# Aim of the exercise
Would you repeat the listing exactly but omit every picture?

=== Records for the exercise ===

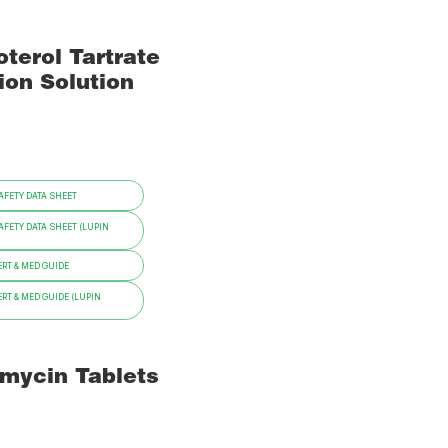
terol Tartrate
ion Solution
FETY DATA SHEET
FETY DATA SHEET (LUPIN
RT & MED GUIDE
RT & MED GUIDE (LUPIN
omycin Tablets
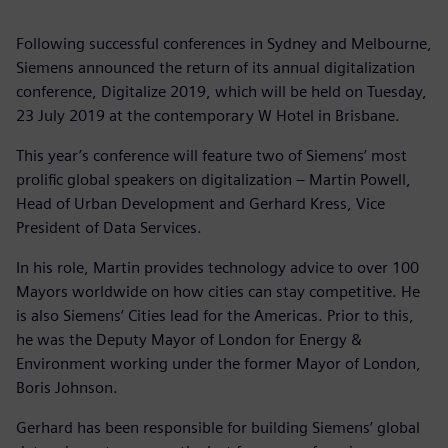
Following successful conferences in Sydney and Melbourne,
Siemens announced the return of its annual digitalization
conference, Digitalize 2019, which will be held on Tuesday,
23 July 2019 at the contemporary W Hotel in Brisbane.
This year’s conference will feature two of Siemens’ most
prolific global speakers on digitalization – Martin Powell,
Head of Urban Development and Gerhard Kress, Vice
President of Data Services.
In his role, Martin provides technology advice to over 100
Mayors worldwide on how cities can stay competitive. He
is also Siemens’ Cities lead for the Americas. Prior to this,
he was the Deputy Mayor of London for Energy &
Environment working under the former Mayor of London,
Boris Johnson.
Gerhard has been responsible for building Siemens’ global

===

# Response below
terol Tartrate
ion Solution
FETY DATA SHEET
FETY DATA SHEET (LUPIN
RT & MED GUIDE
RT & MED GUIDE (LUPIN
omycin Tablets
Following successful conferences in Sydney and Melbourne,
Siemens announced the return of its annual digitalization
conference, Digitalize 2019, which will be held on Tuesday,
23 July 2019 at the contemporary W Hotel in Brisbane.
This year’s conference will feature two of Siemens’ most
prolific global speakers on digitalization – Martin Powell,
Head of Urban Development and Gerhard Kress, Vice
President of Data Services.
In his role, Martin provides technology advice to over 100
Mayors worldwide on how cities can stay competitive. He
is also Siemens’ Cities lead for the Americas. Prior to this,
he was the Deputy Mayor of London for Energy &
Environment working under the former Mayor of London,
Boris Johnson.
Gerhard has been responsible for building Siemens’ global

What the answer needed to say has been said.